Conférence de presse de trois femmes autochtones sur l’importance de l’éducation pour libérer les femmes de la discrimination

6/3/2013
Communiqué de presse
Conférence de presse
Département de l’information • Service des informations et des accréditations • New York

CONFÉRENCE DE PRESSE DE TROIS FEMMES AUTOCHTONES SUR L’IMPORTANCE

DE L’ÉDUCATION POUR LIBÉRER LES FEMMES DE LA DISCRIMINATION

Les représentantes de trois communautés autochtones de l’Inde, du Kenya et du Rwanda ont mis l’accent sur l’importance de l’éducation pour libérer les femmes autochtones de la double discrimination, sexuelle et ethnique, dont elles sont victimes. 

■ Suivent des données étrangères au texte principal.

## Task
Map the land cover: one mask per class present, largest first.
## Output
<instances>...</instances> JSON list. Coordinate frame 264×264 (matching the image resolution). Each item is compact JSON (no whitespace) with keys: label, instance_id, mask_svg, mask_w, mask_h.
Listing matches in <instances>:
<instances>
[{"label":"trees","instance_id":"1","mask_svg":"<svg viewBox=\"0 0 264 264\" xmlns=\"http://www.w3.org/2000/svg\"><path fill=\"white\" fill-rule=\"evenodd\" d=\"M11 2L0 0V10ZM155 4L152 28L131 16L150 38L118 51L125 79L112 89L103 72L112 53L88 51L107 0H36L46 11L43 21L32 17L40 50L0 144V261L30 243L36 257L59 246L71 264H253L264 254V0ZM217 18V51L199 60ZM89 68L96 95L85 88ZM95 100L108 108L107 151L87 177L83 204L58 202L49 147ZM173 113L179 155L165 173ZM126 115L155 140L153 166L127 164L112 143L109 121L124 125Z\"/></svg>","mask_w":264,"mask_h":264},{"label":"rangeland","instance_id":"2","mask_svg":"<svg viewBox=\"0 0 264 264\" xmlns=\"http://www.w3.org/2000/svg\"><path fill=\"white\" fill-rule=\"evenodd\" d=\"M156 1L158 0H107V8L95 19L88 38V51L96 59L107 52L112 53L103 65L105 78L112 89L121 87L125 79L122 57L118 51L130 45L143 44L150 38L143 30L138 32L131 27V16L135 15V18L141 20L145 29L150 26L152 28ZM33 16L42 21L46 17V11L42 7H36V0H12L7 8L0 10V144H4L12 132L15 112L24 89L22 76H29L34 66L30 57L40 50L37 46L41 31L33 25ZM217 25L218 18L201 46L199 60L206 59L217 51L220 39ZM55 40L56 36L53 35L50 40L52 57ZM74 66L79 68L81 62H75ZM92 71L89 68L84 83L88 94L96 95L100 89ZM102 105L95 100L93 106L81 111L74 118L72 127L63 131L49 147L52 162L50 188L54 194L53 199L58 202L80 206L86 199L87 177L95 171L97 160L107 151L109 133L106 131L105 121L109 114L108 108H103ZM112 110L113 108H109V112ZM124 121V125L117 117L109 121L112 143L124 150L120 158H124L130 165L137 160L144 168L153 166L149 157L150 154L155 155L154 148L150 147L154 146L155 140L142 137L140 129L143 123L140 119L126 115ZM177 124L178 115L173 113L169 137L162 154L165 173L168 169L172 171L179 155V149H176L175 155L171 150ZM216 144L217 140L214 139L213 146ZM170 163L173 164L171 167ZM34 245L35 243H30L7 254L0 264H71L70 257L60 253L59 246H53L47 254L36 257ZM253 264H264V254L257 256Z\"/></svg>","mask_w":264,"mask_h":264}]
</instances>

La Coordonnatrice de « Asia Indigenious People Pact », Mme Shimreichon Luithui-Erni; la Directrice exécutive de « Il’laramak Communauty concerns », Mme Agnes Leina; et la Coordonnatrice de la « Communauté des potiers du Rwanda », Mme Marthe Muhawenimana, ont quitté un moment la séance de la Commission de la condition de la femme pour parler à la presse, au Siège des Nations Unies à New York.

« Le seul moyen d’aller vers l’émancipation des femmes, en général, et des autochtones, en particulier, est d’instaurer la gratuité de l’éducation », a insisté la représentante de « Il’laramak Communauty concerns », qui défend cette communauté nomade kényane.  « La violence faite aux femmes ne s’arrêtera pas sans l’accès gratuit à l’éducation », a-t-elle insisté, commentant ainsi le thème principal de la cinquante-septième session de la Commission de la condition de la femme.  Elle a rappelé que les filles adolescentes qui n’ont pas les moyens de payer leur scolarité sont livrées au mariage précoce et forcé. 

Son homologue de la « Communauté des potiers du Rwanda », avocat de la cause « twa »*, n’a pas dit autre chose: l’analphabétisme perpétue la marginalisation tout comme les pratiques culturelles discriminatoires.

Nous devons expliquer à nos communautés, qu’en remettant en cause des pratiques comme les mutilations génitales et les mariages précoces et forcés, nous ne renions pas notre identité.  Nous rejetons seulement les aspects les plus négatifs de notre culture, ont dit de concert les trois femmes autochtones qui se sont félicitées de la capacité de leurs communautés à se mobiliser pour leurs droits. 

La représentante de « Asia Indigenious People Pact » a ainsi fustigé la confiscation des terres autochtones et les projets immobiliers menés sans consulter les peuples concernés.  « Lorsqu’on se révolte, on nous considère comme des insurgés et on nous envoie l’armée », a-t-elle dénoncé.  La militarisation des terres autochtones, a-t-elle mis en garde, vient avec son lot de violences sexuelles dans un environnement où l’appauvrissement entraine déjà l’alcoolisme chez les hommes qui deviennent violents avec leurs femmes.   

Il y a cinq ans, a renchéri la représentante de la « Communauté des potiers du Rwanda », je n’aurai pas osé soulever le problème de la violence, comme les mutilations génitales mais aujourd’hui les choses ont changé.  Elle a invité la presse à visionner sur « Youtube » « Beads of bondage » un documentaire de 38 minutes sur les initiatives des femmes de sa communauté.  

* Communément appelés « pygmées du Rwanda »

*   ***   *

À l’intention des organes d’information • Document non officiel
À l’intention des organes d’information • Document non officiel.